Himani Shah is the co-founder and CFO of Intello Labs, one of India's leading agri tech firms which provides quality assessment of food commodities using computer vision and AI. In this interview, Himani discusses the application of AI in the Indian agricultural sector and the firm′s plans for expansion into the US and South East Asia.
How are AI, computer vision disrupting the fresh food supply chain market in India?
Food and agriculture had been left behind despite the advancement of AI in some of the other sectors. In the food supply chains, quality control and its dependent decision-making are still conducted with traditional manual methods - globally, and more so in India. Even leading food companies often don't have visibility into the quality of food at procurement and at various stages throughout their supply chain. Prone to manual error, quality becomes subjective and inconsistent, especially in large organisations, leading to food loss and economic losses. Closer to food origination, farmers bear the direct burnt of lack of objective quality data through the loss of income. This is what computer vision is disrupting within the Indian food supply chains. The use of AI is helping transform transactions, quality management, logistics and distribution functions, enabling stakeholders to do more with less, in an objective and scalable manner and reducing food waste along the way.
What sets Intello apart in the agri tech sector Please provide some details on the company's flagship product Intello Track.
Intello Labs combines the tools of AI and data sciences to quality-related use cases with fresh produce. We are doing it in a way that is low-cost, versatile, mobile and highly scalable, being able to be plugged into various points in supply chains. In terms of usability, this is a great leap forward from both the manual or lab-based methods of determining quality.
Intello Track is an online quality monitoring platform that provides real-time visibility and calls-to-action across stages of a supply chain. While for quicker deployments it works with smartphones, more robust deployments involve image capturing through HD cameras mounted on ceiling or on shelf bots. It is appropriate for food aggregators, supermarkets and e-grocers. It enables upstream interventions too, providing decision support for the procurement department and quality checking at arrival and dispatch of warehouses and fulfilment centres.
According to government data, post-harvest losses are highest in the fruit and vegetable sector with as much as 16 per cent of produce going waste. What role can the advanced technologies play to mitigate food waste at the farm level?

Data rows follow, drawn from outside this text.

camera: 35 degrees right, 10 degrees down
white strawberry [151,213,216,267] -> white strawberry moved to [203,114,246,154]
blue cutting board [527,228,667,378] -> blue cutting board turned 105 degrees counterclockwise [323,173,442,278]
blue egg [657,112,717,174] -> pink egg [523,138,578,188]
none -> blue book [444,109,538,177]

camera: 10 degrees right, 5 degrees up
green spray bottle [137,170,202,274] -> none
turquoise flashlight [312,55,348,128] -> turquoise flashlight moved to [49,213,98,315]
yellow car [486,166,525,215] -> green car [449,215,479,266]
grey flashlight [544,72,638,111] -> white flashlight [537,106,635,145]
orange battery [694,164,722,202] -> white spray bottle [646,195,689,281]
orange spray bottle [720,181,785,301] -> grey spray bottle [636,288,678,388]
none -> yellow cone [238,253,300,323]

For fruits and vegetables, it becomes difficult to monitor detailed crop health and growth status. In the absence of real-time data, farmers tend to apply inputs uniformly throughout the fields, which causes costs to rise and unnecessary amounts of fertilisers and pesticides to enter the food supply chain. Similarly, with no insights on crop maturing, a farmer typically harvests all of his fields at one go at the first sight of flowering anywhere in the field - not letting the entire crop properly mature. This leads to upstream food losses. Additionally, the lack of appropriate sorting capabilities also leads to food losses in the longer retail supply chains.

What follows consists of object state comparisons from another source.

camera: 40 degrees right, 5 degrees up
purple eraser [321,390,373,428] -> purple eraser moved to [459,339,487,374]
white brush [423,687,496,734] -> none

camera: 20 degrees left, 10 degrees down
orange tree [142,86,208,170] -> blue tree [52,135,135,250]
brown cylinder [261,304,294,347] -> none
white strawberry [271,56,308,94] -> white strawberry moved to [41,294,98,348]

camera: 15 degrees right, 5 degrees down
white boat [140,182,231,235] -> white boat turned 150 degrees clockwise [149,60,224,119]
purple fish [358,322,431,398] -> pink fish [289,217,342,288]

How many national and international retailers are you working with currently?
We are currently working with 4 of India's major retailers including Reliance Fresh, while piloting with several other multinational retail corporations & e-grocers globally. We are also working with several clients outside the retail sector.

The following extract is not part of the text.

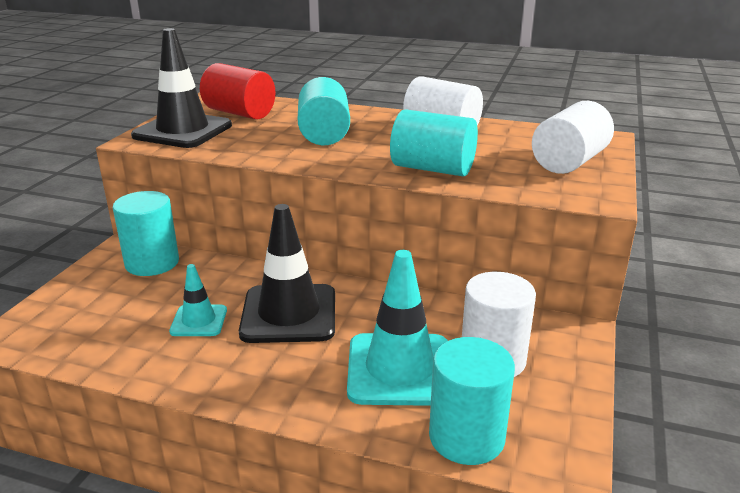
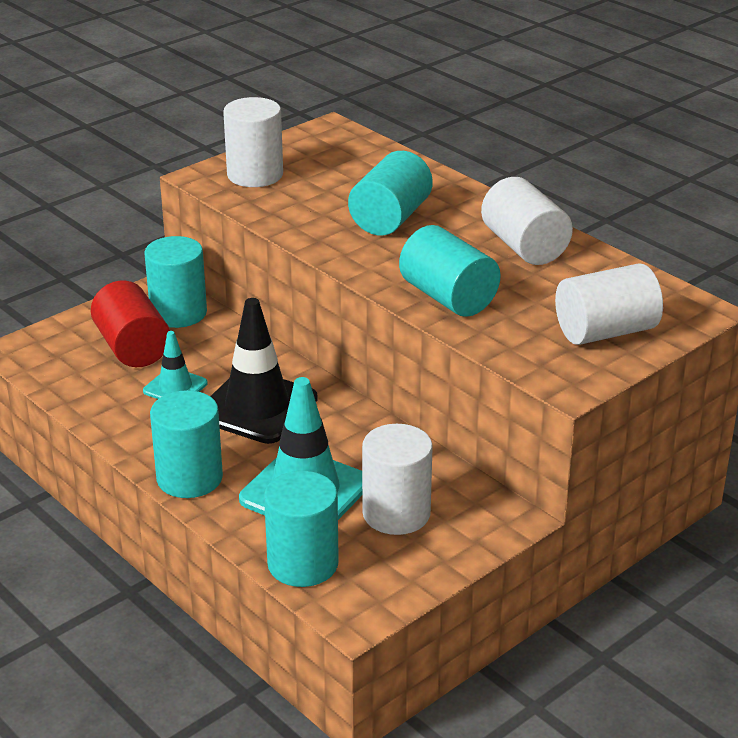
camera: 30 degrees right, 5 degrees up
black traffic cone [131,28,232,148] -> white cylinder [223,97,283,187]
red cylinder [200,63,276,120] -> red cylinder moved to [91,280,170,367]
none -> turquoise cylinder [150,390,223,498]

What are the top two-three areas where the funding raised so far has been deployed?
The three broad areas with maximum fund utilisation have been technology (ie our proprietary model development), product development and sales. For each commodity, we develop a neural network algorithms that identify individual units of produce and detect contours on their surface. This task requires huge data collection and training across various machine learning models. Our repository of images, across commodities, runs into 40+ million. Speaking about product development, Intello has multiple product modules to address varied use cases across fresh food supply chains.
Intello is reportedly working on its global expansion plan with a focus on USA and South East Asia region. What are the criteria to choose markets/countries for expansion?
Our products have a global appeal as food supply chains the world over are non-digitised. To set immediate priorities, we studied the markets' respective pain points - food waste, customer quality, labour costs to quality, etc. Moreover, we analysed the level of competition, market access strategy and, of course, the revenue potential.
Based on the expansion plan, what would be the quantum of the funding requirement going ahead?
With the latest funding round, we are comfortably placed for the next couple of years. Given the Covid situation, our objective is to preserve cash and see through the tough times.